Over the past few weeks, many people have shared that amid the COVID-19 health crisis, their grief feels worse and symptoms have intensified. While this is an extremely difficult and unprecedented time for everyone; the one thing I can assure you: if you find your grief spiking right now, you are not alone! It is completely normal and expected that in times of crisis, whether personal or collective, our grief can skyrocket. Below are some reasons why this may be happening:

  • Your emotional and physical energy stores are already depleted. Grief can deplete us of vital and core energy; especially in the early days. When you are faced with a crisis and/or tragedy and your emotional and physical energy stores are already low, everything becomes more challenging and can feel impossible to cope with. Undertakings that may have been relatively manageable prior to COVID-19 may suddenly feel insurmountable.

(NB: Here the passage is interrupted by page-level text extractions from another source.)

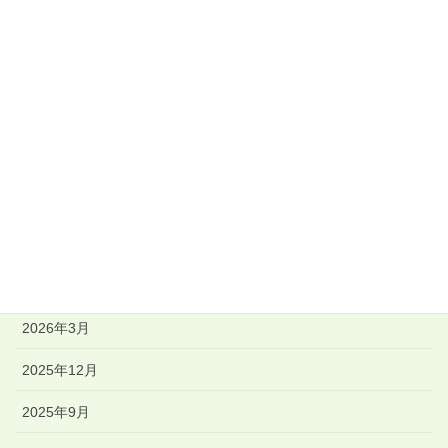
山田修也
新潟・伊豆書道教室
佑育書道会
毎日書道展
競書誌「書佑」
その他
アーカイブ
2026年3月
2025年12月
2025年9月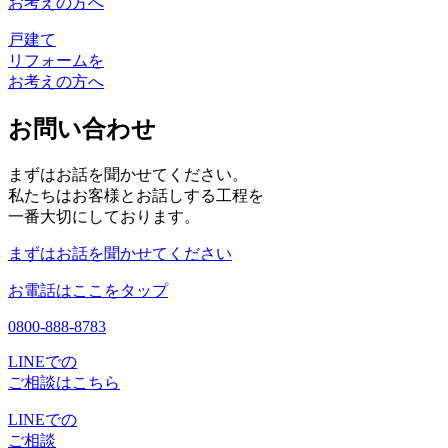
お考えの方へ
戸建て
リフォームを
お考えの方へ
お問い合わせ
まずはお話を聞かせてください。
私たちはお客様とお話しする工程を
一番大切にしております。
まずはお話を聞かせてください
お電話はここをタップ
0800-888-8783
LINEでの
ご相談はこちら
LINEでの
ご相談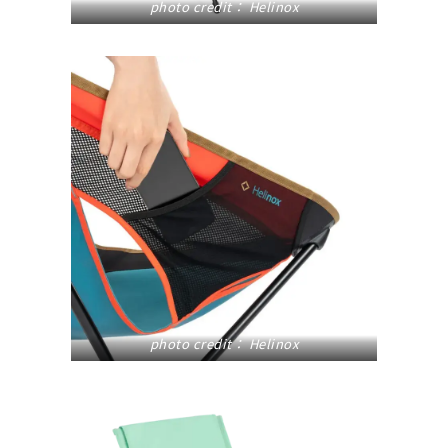
photo credit：
Helinox
photo credit：
Helinox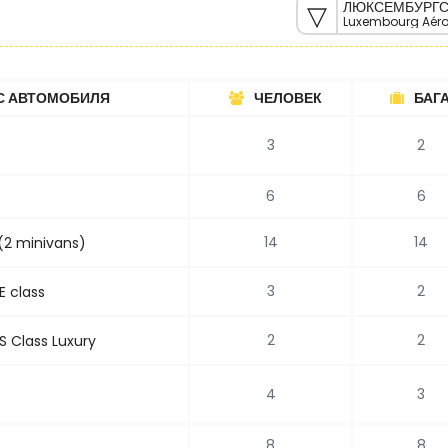
ЛЮКСЕМБУРГС
Luxembourg Aéro
С АВТОМОБИЛЯ
ЧЕЛОВЕК
БАГ
3
2
6
6
14
14
(2 minivans)
3
2
E class
2
2
 Class Luxury
4
3
8
8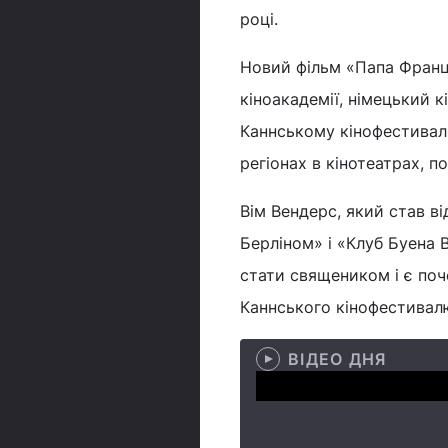
році.
Новий фільм «Папа Франц
кіноакадемії, німецький 
Каннському кінофестивалі
регіонах в кінотеатрах, п
Вім Вендерс, який став ві
Берліном» і «Клуб Буена Ві
стати священиком і є поч
Каннського кінофестивалю
ВІДЕО ДНЯ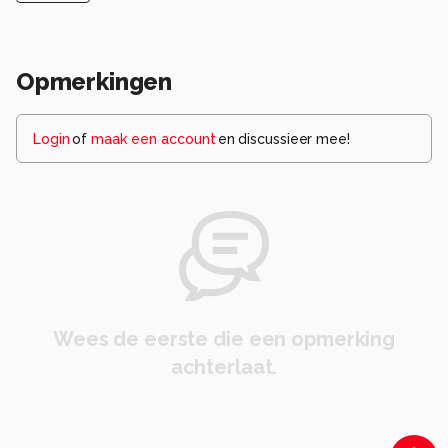
Opmerkingen
Login
of
maak een account
en discussieer mee!
Wees de eerste die een opmerking
achterlaat.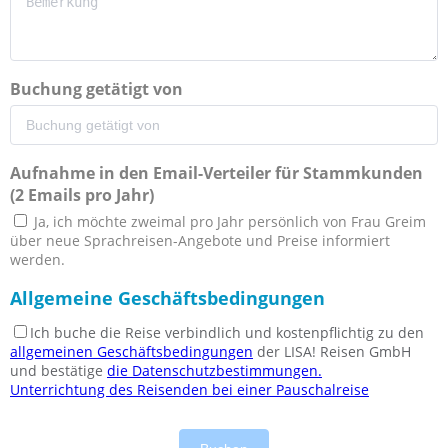
Buchung getätigt von
Aufnahme in den Email-Verteiler für Stammkunden
(2 Emails pro Jahr)
Ja, ich möchte zweimal pro Jahr persönlich von Frau Greim
über neue Sprachreisen-Angebote und Preise informiert
werden.
Allgemeine Geschäftsbedingungen
Ich buche die Reise verbindlich und kostenpflichtig zu den
allgemeinen Geschäftsbedingungen
der LISA! Reisen GmbH
und bestätige
die Datenschutzbestimmungen.
Unterrichtung des Reisenden bei einer Pauschalreise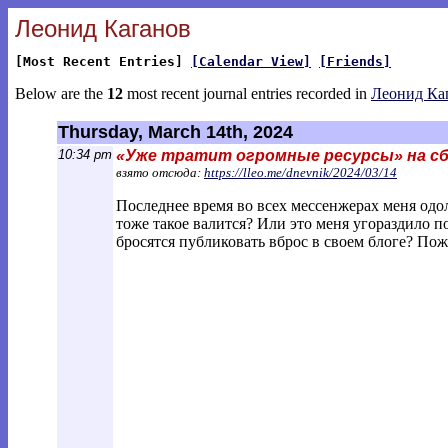
Леонид Каганов
[Most Recent Entries]
[Calendar View]
[Friends]
Below are the
12
most recent journal entries recorded in
Леонид Ка
Thursday, March 14th, 2024
10:34 pm
«Уже тратит огромные ресурсы» на сбо
взято отсюда:
https://lleo.me/dnevnik/2024/03/14
Последнее время во всех мессенжерах меня одо
тоже такое валится? Или это меня угораздило п
бросятся публиковать вброс в своем блоге? Пож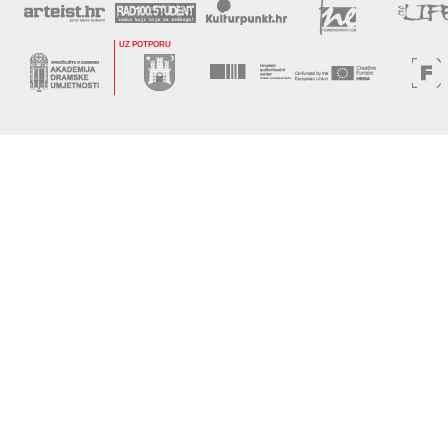
UZ POTPORU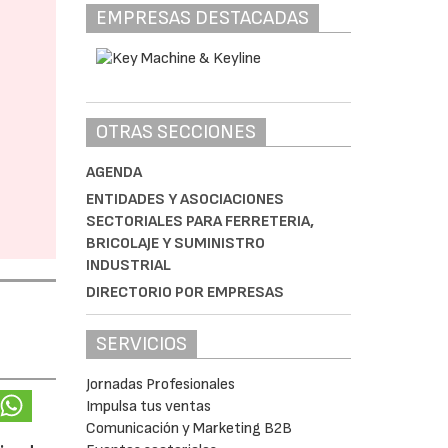
EMPRESAS DESTACADAS
OTRAS SECCIONES
AGENDA
ENTIDADES Y ASOCIACIONES
SECTORIALES PARA FERRETERIA,
BRICOLAJE Y SUMINISTRO
INDUSTRIAL
DIRECTORIO POR EMPRESAS
SERVICIOS
Jornadas Profesionales
Impulsa tus ventas
Comunicación y Marketing B2B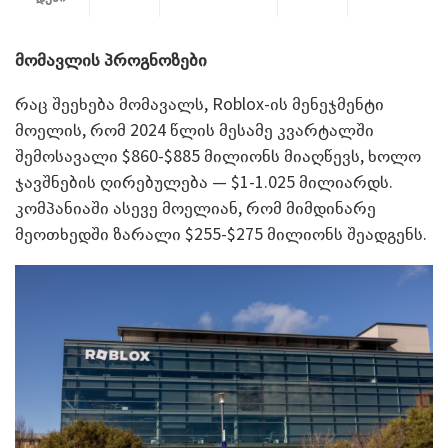
მომავლის პროგნოზები
რაც შეეხება მომავალს, Roblox-ის მენეჯმენტი
მოელის, რომ 2024 წლის მესამე კვარტალში
შემოსავალი $860-$885 მილიონს მიაღწევს, ხოლო
ჯავშნების ღირებულება — $1-1.025 მილიარდს.
კომპანიაში ასევე მოელიან, რომ მიმდინარე
მეოთხედში ზარალი $255-$275 მილიონს შეადგენს.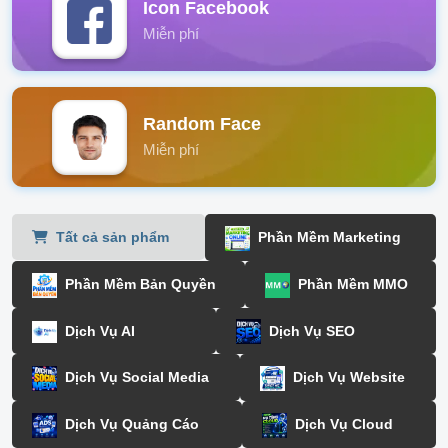
Icon Facebook
Miễn phí
Random Face
Miễn phí
Tất cả sản phẩm
Phần Mềm Marketing
Phần Mềm Bản Quyền
Phần Mềm MMO
Dịch Vụ AI
Dịch Vụ SEO
Dịch Vụ Social Media
Dịch Vụ Website
Dịch Vụ Quảng Cáo
Dịch Vụ Cloud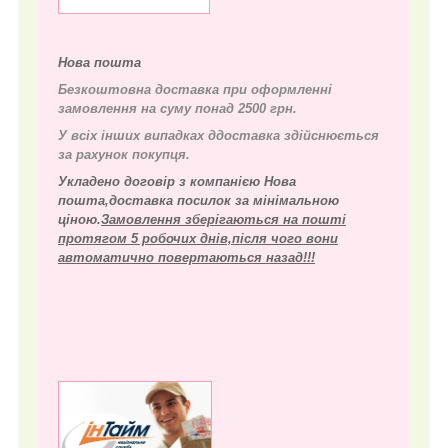
Нова пошта
Безкоштовна доставка при оформленні
замовлення на суму понад 2500 грн.
У всіх інших випадках д
доставка здійснюється
за рахунок покупця.
Укладено договір з компанією Нова
пошта,доставка посилок за мінімальною
ціною.
Замовлення зберігаються на пошті
протягом 5 робочих днів,після чого вони
автоматично повертаються назад!!!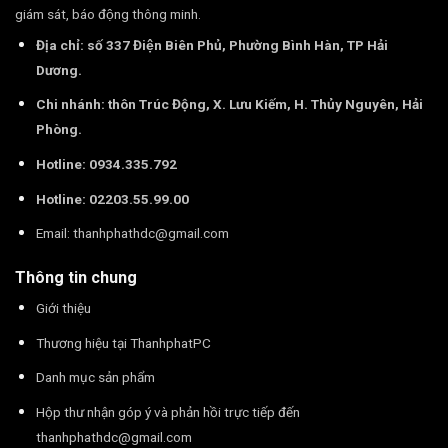
giám sát, báo động thông minh.
Địa chỉ: số 337 Điện Biên Phủ, Phường Bình Hàn, TP Hải
Dương.
Chi nhánh: thôn Trúc Động, X. Lưu Kiếm, H. Thủy Nguyên, Hải
Phòng.
Hotline: 0934.335.792
Hotline: 02203.55.99.00
Email:
thanhphathdc@gmail.com
Thông tin chung
Giới thiệu
Thương hiệu tại ThanhphatPC
Danh mục sản phẩm
Hộp thư nhận góp ý và phản hồi trực tiếp đến
thanhphathdc@gmail.com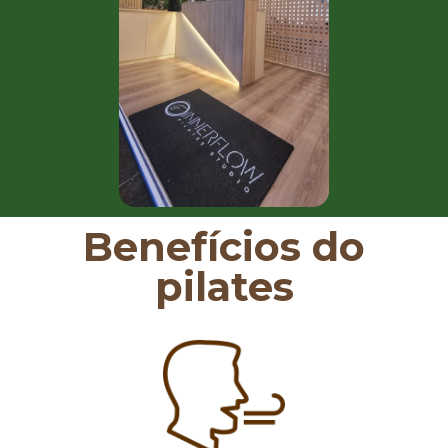
Benefícios do
pilates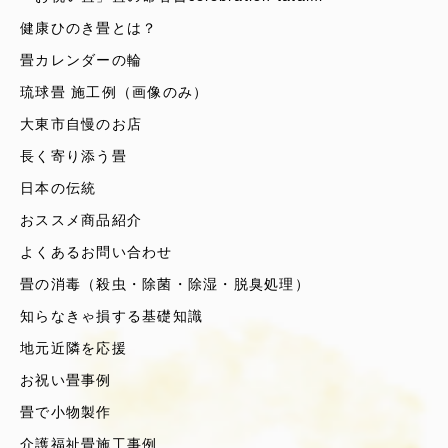
健康ひのき畳とは？
畳カレンダーの輪
琉球畳 施工例（画像のみ）
大東市自慢のお店
長く寄り添う畳
日本の伝統
おススメ商品紹介
よくあるお問い合わせ
畳の消毒（殺虫・除菌・除湿・脱臭処理）
知らなきゃ損する基礎知識
地元近隣を応援
お祝い畳事例
畳で小物製作
介護福祉畳施工事例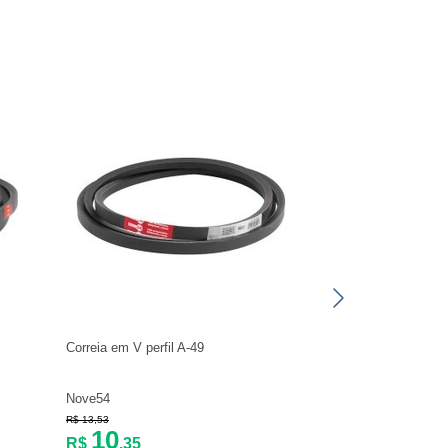
Correia em V perfil A-49
Nove54
R$ 13,53
10
R$
,35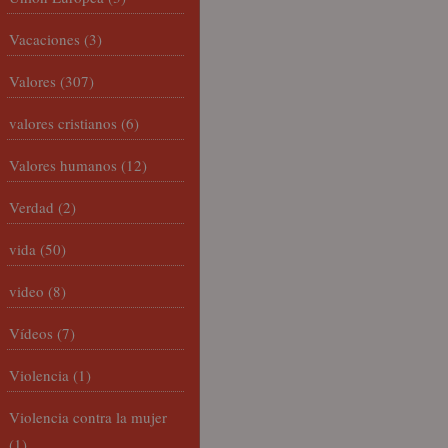
Vacaciones
(3)
Valores
(307)
valores cristianos
(6)
Valores humanos
(12)
Verdad
(2)
vida
(50)
video
(8)
Vídeos
(7)
Violencia
(1)
Violencia contra la mujer
(1)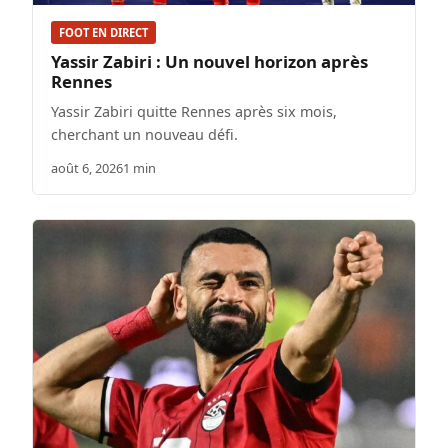
FOOT EN DIRECT
Yassir Zabiri : Un nouvel horizon après
Rennes
Yassir Zabiri quitte Rennes après six mois,
cherchant un nouveau défi.
août 6, 2026
1 min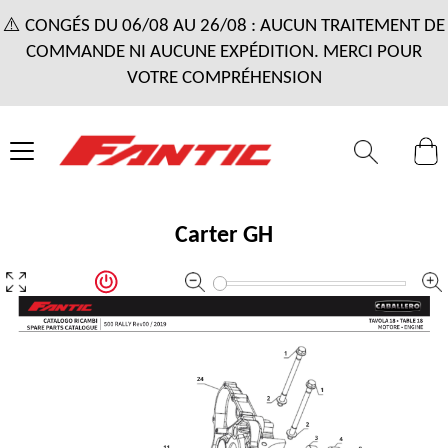
⚠️ CONGÉS DU 06/08 AU 26/08 : AUCUN TRAITEMENT DE
COMMANDE NI AUCUNE EXPÉDITION. MERCI POUR
VOTRE COMPRÉHENSION
Carter GH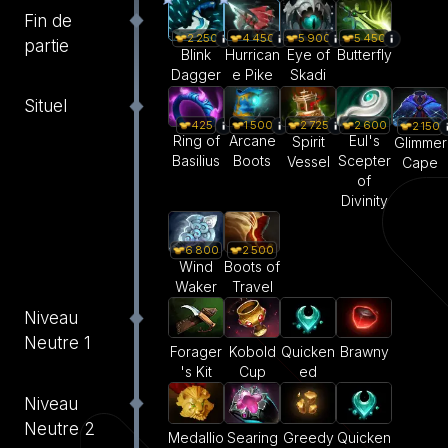
Fin de
2 250
4 450
5 900
5 450
partie
Blink
Hurrican
Eye of
Butterfly
Dagger
e Pike
Skadi
Situel
425
1 500
2 600
2 725
2 150
Ring of
Arcane
Eul's
Spirit
Glimmer
Basilius
Boots
Scepter
Vessel
Cape
of
Divinity
6 800
2 500
Wind
Boots of
Waker
Travel
Niveau
Neutre 1
Forager
Kobold
Quicken
Brawny
's Kit
Cup
ed
Niveau
Neutre 2
Medallio
Searing
Greedy
Quicken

  • You already feel alone and isolated. Most of us know that grief is almost always an isolating experience; especially in the case of disenfranchised losses such as the death of a beloved companion animal.  Factor in shelter in place, social distancing and quarantine and your feelings of loneliness are very likely to be at an all-time high. If your companion animal was your primary source of companionship and/or you are living alone and no longer having contact with people by getting out of the house, then you may start to feel exponentially lonely and isolated.
  • Your companion animal was your secure base and primary source of comfort during difficult times. For many of us, our companion animal was the source of unconditional love and positive regard and in their own special way took care of us; making us feel safe in times of change and uncertainty. If this was true for you then you’re likely even more acutely aware of their absence now than ever and naturally your anxiety might be spiking. 
  • You’re not thinking about or actively grieving your loved one because of the current crisis.  You may be experiencing an acute stress response and feel so overwhelmed by the current health crisis that you are not thinking of your loved one or being present to your grief; which in itself can cause a different type of grief. This can bring up a lot of guilt for some people; but remember that it is completely normal if your brain doesn’t seem to have “space” for your grief. Our brains can only handle so much emotion at one time and sometimes, as a self-protective measure, we go back to feeling disconnected or detached from our sadness and grief. Our brain can compartmentalize and prioritize things so that we can focus on a crisis that is front and center. The acute stress response from this current health crisis will eventually settle down. 
  • You’re thinking about your companion animal more than normal.  While some people may find themselves not thinking about or grieving their loved one during this time of crisis, some people long for and miss them even more.  In times of pain, stress, crisis, we often think about and want to be close to our beloved companion animal and that emptiness can trigger our grief in very profound ways. We might imagine what they would have done and how they would have given us strength and comfort during this time which can add to our already heightened anxiety.
  • You’re imaging that everything would be better if they were still alive. It is very natural do this in times of grief, but especially when we experience additional crisis such as COVID-19. When life becomes challenging, it is human nature to go back to a  time when our loved one was still alive and think, “if only they were still here, everything would be so much better”. Yes, they would be here and alive, so that would obviously be better. There is no doubt that having our beloved companion animals by our side would certainly make our reference point better since we wouldn’t be coping with grief AND the health crisis at the same time.  But as for the rest, we really have no way to know what sort of “different” it would be. What we do know is that the longing for our loved one becomes intensified and can make us feel as if we are back to day #1 in our grieving process. More than ever, now is the time to practice self-compassion and find healthy, creative ways to stay connected to others! Peace and health to all!